Nascido e criado em igreja evangélica,
me afastei dos cultos nos meados a adolescência, aos 16 anos. Isso foi em 1992.
Passei sair, beber e me divertir pela
noite, nos churrascos, reuniões de amigos. Em 1997, resolvi voltar pra Igreja.
O que isso tem a ver com a minha doença? Nada, mas será cenário pra uma das
circunstâncias que vivo hoje.
No ano seguinte, comecei a sentir
dores intestinais muito fortes, sangramento por dias e dias. Os que me
cercavam, todos se achando um pouco médicos, davam suas opiniões e diagnosticavam
o que eu tinha. Sugestões para tratamento? Até uma mistura de água, açúcar,
suco de limão e vinagre me deram. Até que procurei o médico. Eu não tinha plano
de saúde. O primeiro “diagnóstico” foi giardíase.

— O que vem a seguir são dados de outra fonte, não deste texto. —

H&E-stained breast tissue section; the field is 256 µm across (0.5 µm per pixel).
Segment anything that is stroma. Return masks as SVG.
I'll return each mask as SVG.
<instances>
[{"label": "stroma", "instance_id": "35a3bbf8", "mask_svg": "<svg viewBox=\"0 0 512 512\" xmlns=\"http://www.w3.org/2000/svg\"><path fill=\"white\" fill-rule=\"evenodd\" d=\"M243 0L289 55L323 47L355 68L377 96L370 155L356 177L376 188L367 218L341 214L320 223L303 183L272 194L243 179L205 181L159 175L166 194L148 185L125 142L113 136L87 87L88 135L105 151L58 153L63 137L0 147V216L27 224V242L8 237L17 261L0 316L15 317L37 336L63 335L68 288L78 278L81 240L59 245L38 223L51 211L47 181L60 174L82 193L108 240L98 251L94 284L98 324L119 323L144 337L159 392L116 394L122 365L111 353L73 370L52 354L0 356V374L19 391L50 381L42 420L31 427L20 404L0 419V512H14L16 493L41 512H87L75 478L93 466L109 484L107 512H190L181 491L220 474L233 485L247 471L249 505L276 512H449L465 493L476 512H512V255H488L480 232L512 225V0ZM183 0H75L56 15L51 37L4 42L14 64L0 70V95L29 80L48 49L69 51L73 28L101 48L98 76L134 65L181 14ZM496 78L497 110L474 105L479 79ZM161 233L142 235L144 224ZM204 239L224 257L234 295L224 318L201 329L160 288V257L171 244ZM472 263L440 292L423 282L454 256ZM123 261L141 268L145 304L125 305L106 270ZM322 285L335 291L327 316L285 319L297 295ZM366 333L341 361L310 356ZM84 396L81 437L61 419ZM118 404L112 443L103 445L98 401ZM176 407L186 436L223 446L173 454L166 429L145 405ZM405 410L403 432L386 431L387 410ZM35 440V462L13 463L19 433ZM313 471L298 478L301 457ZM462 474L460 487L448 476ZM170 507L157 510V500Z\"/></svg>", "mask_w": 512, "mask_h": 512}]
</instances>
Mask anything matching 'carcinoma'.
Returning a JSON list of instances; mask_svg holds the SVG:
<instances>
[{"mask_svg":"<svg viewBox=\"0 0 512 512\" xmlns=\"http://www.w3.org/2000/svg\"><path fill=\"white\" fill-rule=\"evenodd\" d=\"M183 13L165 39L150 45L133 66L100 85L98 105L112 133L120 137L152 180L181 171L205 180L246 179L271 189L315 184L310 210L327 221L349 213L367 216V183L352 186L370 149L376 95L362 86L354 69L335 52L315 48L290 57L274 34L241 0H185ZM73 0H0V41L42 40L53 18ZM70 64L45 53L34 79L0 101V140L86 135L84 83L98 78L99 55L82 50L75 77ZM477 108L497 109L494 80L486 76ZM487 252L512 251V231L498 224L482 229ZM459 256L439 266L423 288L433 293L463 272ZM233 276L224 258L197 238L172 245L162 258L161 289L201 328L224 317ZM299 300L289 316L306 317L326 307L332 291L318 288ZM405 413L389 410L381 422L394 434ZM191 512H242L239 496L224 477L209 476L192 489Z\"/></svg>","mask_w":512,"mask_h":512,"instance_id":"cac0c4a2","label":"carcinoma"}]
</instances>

Destaca-se entre aspas a
palavra porque o médico simplesmente olhou pra minha cara e receitou o remédio.
Dias depois, nada resolveu e procurei um hospital público, o Rocha Faria.
Relatei o quadro e o médico simplesmente emitiu uma receita para o mesmo
problema: giárdia. Isso, sem nenhum exame, nem mesmo o clínico. Tomei remédio
por mais uns dias, mas não pude deixar de procurar outra coisa. Até que um tio
meu tinha algum conhecido no Hospital da Lagoa. Com muita insistência, consegui
ser atendido, fazer exames, e ser internado. Alguém que sangra por dias e dias
não pode mesmo estar bem. Fiquei internado por 11 dias lá. Nesse tempo, ficava
desesperado porque ia ao banheiro muitas vezes por dia, sempre com muita dor e
sangramento. Ali, fiz meu primeiro exame traumático: a retossigmoidoscopia, que
consiste em insistir um tubo de metal em lugar nada confortável e em posição
altamente constrangedora. Nesse dia, não entendi como é que existe o tal
passivo... Sem conhecer ainda direito as consequências da doença no meu corpo,
resolvi subir seis andares do hospital de escada. Achei que fosse morrer no
leito do hospital, pois me faltava ar e as pernas pareciam que tinham sumido.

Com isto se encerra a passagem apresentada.